Just to comment and perhaps start a dialog, please don't modify your air control or change your stove any way to remedy this problem. I really have a hard time agreeing with anyone that suggests this is a solution. I know manufacturers often say do not install barometric or flue dampers or flue top restrictions, BUT please consider using a damper before you consider modifying the air control system of the stove.

Modifying your stove can cause a long list of issues, but the most important one to mention is that the warranty will be voided if this modification is found.
 
The tin foil idea sounded logical & simple but I did not try it. The stove has been working just fine for the past few weeks. If I do not load it full with good wood it does not run away on me...so I load it 2/3 or so & I get about 6hrs out of it (I am ok with that for now). Come spring, for the first time I will be the one to clean the chimney!!! A flue damper will go in at that time..as a precautionary measure.

I did notice this morning the griddle gasket is falling apart!!! I was under the impression that this particular gasket (with that wire mesh) should last a long time...not two burning seasons!!! Any idea where I can get one online?

Cheers
 
Corie, I understand 100% from a manufacturers perspective - still, the same applied to my opening my Mac Mini and installing RAM (that machine is ONLY serviceable by techs), but I did it anyway. Ideally the stoves would work. But obviously there is a problem which we see clearly in stuff like the everburn...stoves being designed to pass the tests. Woodstoves are not toasters, and therefore tweaking is sometimes needed....exactly which tweak is another story.

I think what Gulland is getting at are two things:
1. Manufacturers should be aware of this factor when designing stoves, and not "design to the test", but rather compromise and make the stove as friendly as possible in various environments.
2. Manufacturers may want to consider having some form of tweak available afterwards for those "impossible to solve" situations.

As far as warranties, since the manufacturers can usually find an out if they want.....like "its been overfired", etc.....I don't see the big deal there. After all, having ordered a LOT of warranty parts over 20+ years, I never once carefully inspected the stove in question for modifications.

My take - admittedly from a different perspective...that of the end user.

════

▶ **ASSIGNMENT 1**
Can you sum up the wood stove discussion in two sentences?
The wood stove discussion and the records after it come from separate, unrelated sources.

════

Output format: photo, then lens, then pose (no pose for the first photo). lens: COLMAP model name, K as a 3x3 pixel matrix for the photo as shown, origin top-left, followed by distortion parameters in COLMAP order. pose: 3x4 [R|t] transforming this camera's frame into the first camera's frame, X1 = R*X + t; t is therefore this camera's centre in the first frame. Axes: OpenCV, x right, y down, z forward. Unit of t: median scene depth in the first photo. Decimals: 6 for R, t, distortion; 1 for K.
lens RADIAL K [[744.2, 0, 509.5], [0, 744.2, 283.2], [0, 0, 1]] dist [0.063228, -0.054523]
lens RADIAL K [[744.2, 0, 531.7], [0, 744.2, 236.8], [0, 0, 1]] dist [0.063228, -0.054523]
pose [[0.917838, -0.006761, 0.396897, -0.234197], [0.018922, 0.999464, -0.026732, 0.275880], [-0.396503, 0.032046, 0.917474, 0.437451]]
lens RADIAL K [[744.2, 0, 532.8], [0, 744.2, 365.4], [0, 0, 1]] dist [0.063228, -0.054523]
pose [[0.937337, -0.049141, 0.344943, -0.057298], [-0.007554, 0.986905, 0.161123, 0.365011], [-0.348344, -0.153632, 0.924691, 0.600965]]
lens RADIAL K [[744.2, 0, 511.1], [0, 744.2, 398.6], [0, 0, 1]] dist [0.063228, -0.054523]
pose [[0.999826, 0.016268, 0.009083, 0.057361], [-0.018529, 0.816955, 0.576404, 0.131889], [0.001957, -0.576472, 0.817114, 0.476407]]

════

▶ **ASSIGNMENT 2**
Could you lay out the records from their first line through the line containing "283.2], [0, 0, 1]] dist [0.063228, -0.054523]", inclusive, as a JSON list of strings with one string per line and blank lines left out?

▶ **TASK RESULT 1**
The discussion opens with a plea not to modify a stove's air control, because a damper is the better fix and modification voids the warranty, and a stove owner reports that the stove runs fine when loaded about two-thirds full, plans to add a flue damper in spring, and asks where to buy a replacement griddle gasket. A reply from the end user's perspective argues that woodstoves sometimes need tweaking, that manufacturers should not "design to the test," and that warranty worries are no big deal since manufacturers can usually find an out.

▶ **TASK RESULT 2**
[
  "Output format: photo, then lens, then pose (no pose for the first photo). lens: COLMAP model name, K as a 3x3 pixel matrix for the photo as shown, origin top-left, followed by distortion parameters in COLMAP order. pose: 3x4 [R|t] transforming this camera's frame into the first camera's frame, X1 = R*X + t; t is therefore this camera's centre in the first frame. Axes: OpenCV, x right, y down, z forward. Unit of t: median scene depth in the first photo. Decimals: 6 for R, t, distortion; 1 for K.",
  "lens RADIAL K [[744.2, 0, 509.5], [0, 744.2, 283.2], [0, 0, 1]] dist [0.063228, -0.054523]"
]